Strength and limitations
One important strength of the current study is the use of large sample size (480) of nurses. This was because research assistants actively stayed within healthcare institutions and related facilities to encourage participants (through persistent follow-up) to respond to the survey. This study was limited to only 3 teaching hospitals, 5 universities, and 8 nurses and midwifery training institutions hence, generalization of the study findings should be done with caution as it may not be a general representation of the Ghanaian situation. However, the findings provided a cursory picture of the situation of evidence-based nursing in the Ghanaian context. The limitations of the study are that clinical nurses included in the study were recruited from teaching hospitals and did not include nurses from lower-level and private hospitals. These categories of nurses could have added another perspective to the study. However, it is noteworthy that teaching hospitals have the country’s largest and most diverse categories of clinical nurses. Again, the sampling of nurse educators from nursing training colleges is limited to a few institutions. Another critical limitation of this study was the lack of use of objectively verified tools to assess evidence-based practice of nurses. We think that future research should incorporate the use of objective research tools to evaluate evidence-based practice. However, this study highlights the situation and the attributing factors influencing the generation of knowledge for evidence-based practice in Ghana.
Conclusion
Adequate knowledge, skills, and the right attitude toward research are essential in the uptake and incorporation of research findings in nursing practice and nursing education.
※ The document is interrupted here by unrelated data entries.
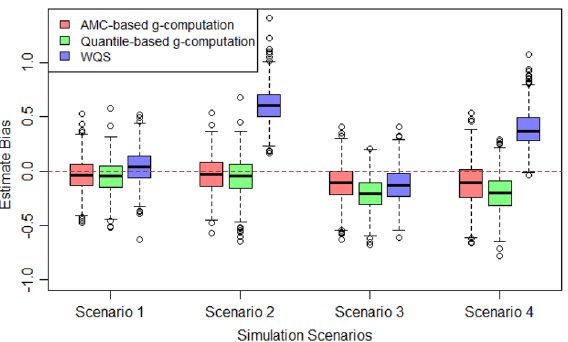
Figure 1. The estimate bias of the mixture effect. Bias = ψ estimate − ψ true . ψ was the effect of the mixture. Bias was calculated across 1000 simulations. The sample size of each exposure was 200. For more details of the meaning for parameters and simulation design, please refer to the “Methods and materials”. Scenario 1: Equal proportions: α j 0 = α j 1 = α j 2 = α j 3 = 0.25 ; Effects are both positive: β 1 = β 2 = 0.5 ; ψ true = 1 Scenario 2: Equal proportions: α j 0 = α j 1 = α j 2 = α j 3 = 0.25 ; Effects are positive and negative: β 1 = 1.5, β 2 = − 0.5 ; ψ true = 1 Scenario 3: Unequal proportions: α j 0 = 0.4, α j 1 = 0.3, α j 2 = 0.2, α j 3 = 0.1 ; Effects are both positive: β 1 = β 2 = 0.5 ; ψ true = 1 Scenario 4: Unequal proportions: α j 0 = 0.4, α j 1 = 0.3, α j 2 = 0.2, α j 3 = 0.1 ; Effects are positive and negative: β 1 = 1.5, β 2 = − 0.5 ; ψ true =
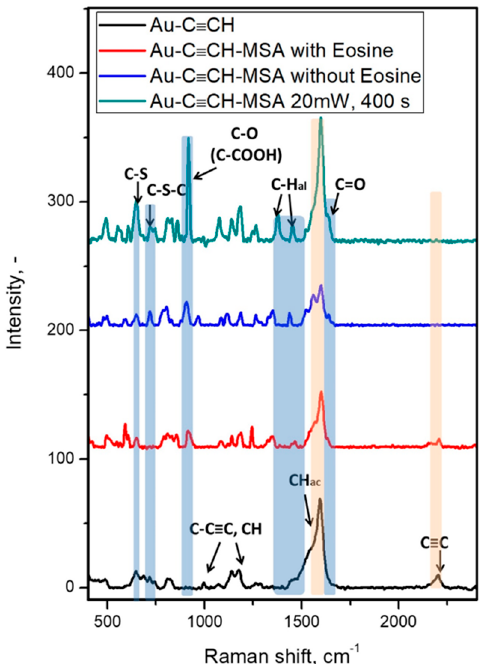
Figure 2. Raman spectra of gold gratings modified by ADT-C ≡ CH, after grafting with mercaptosuccinic acid (MSA).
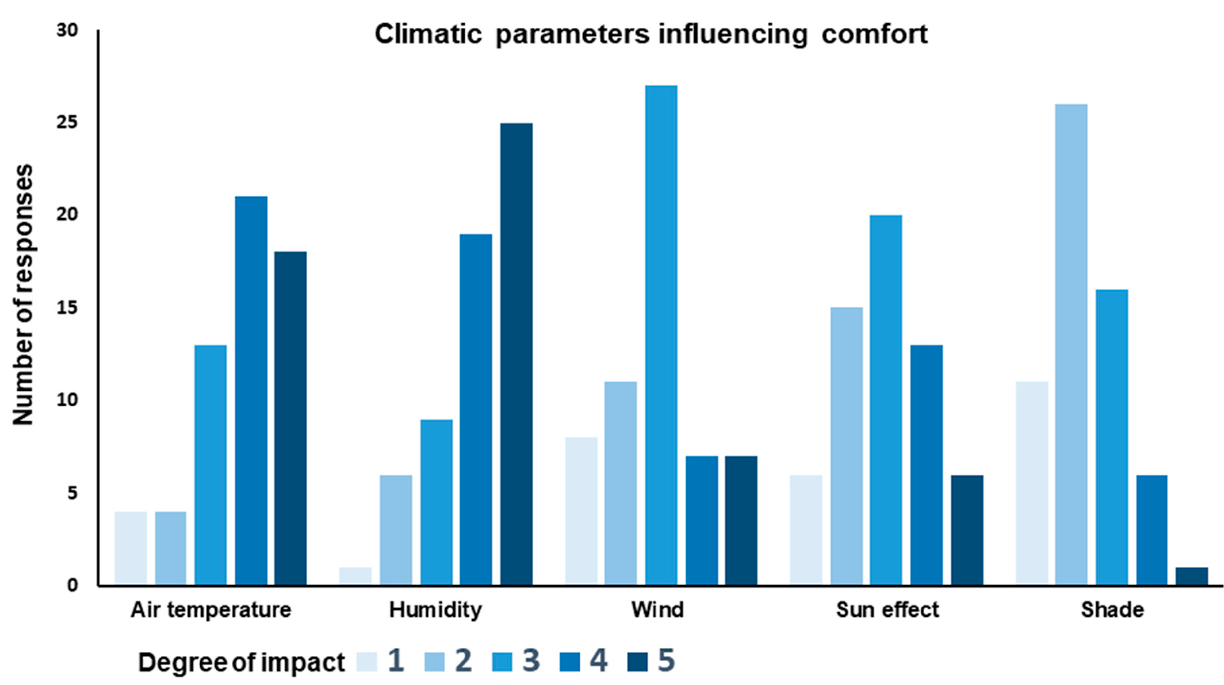
Figure A2. Parameters influencing daily comfort of people questioned in the Casbah of Algiers on a scale of 1 to 5.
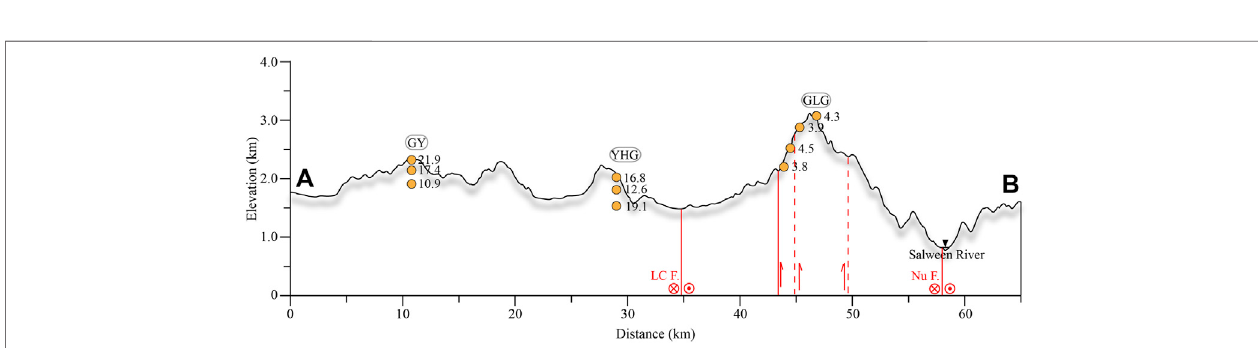
FIGURE 3 | Topographic cross section of Tengchong area (Figure 1 : A,B) . The numbers in the fi gure represent the ages of AHe. GY, Guyong transect; YHG, Yinghua Valley transect; GLG, Gaoligong transect; Nu F, Nujiang fault; LC F, Longchuangjiang fault.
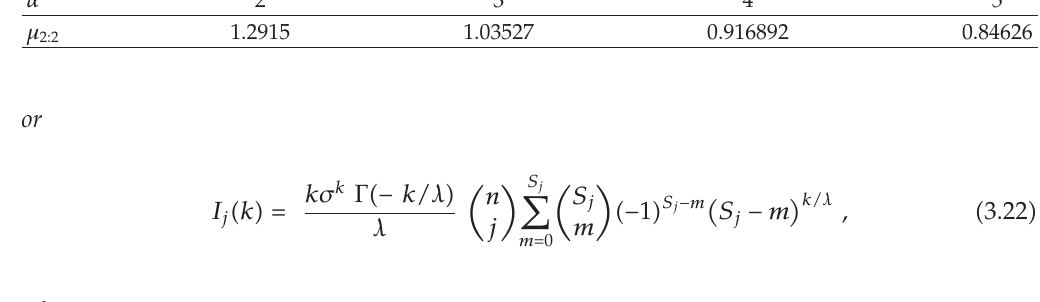
Table 3: The moments μ 2:2 arising from iid Exponentiated Frechet r.v.’s. using (cid:2) 3.3 (cid:3) or (cid:2) 3.5 (cid:3) . α 2 3 4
The study’s findings revealed a disparity between self-reported research competence and the overall composite score regarding research knowledge and skills among nurses. The self-reported competencies in the various aspects of the research process and knowledge generation by both clinicians and nurse educators were found to be good; however, the overall composite score revealed that nurses only had fair knowledge and skills in this regard. Thus, the composite score did not corroborate the self-belief of the nurses regarding their research competencies. Comparatively, nurse educators were found to have higher research knowledge and skills of EBP relative to clinical nurses. The knowledge gap between nursing education and clinical nurses must be bridged to facilitate EBP and advance nursing science in Ghana. Further research is required to investigate the barriers to EBP among nurses.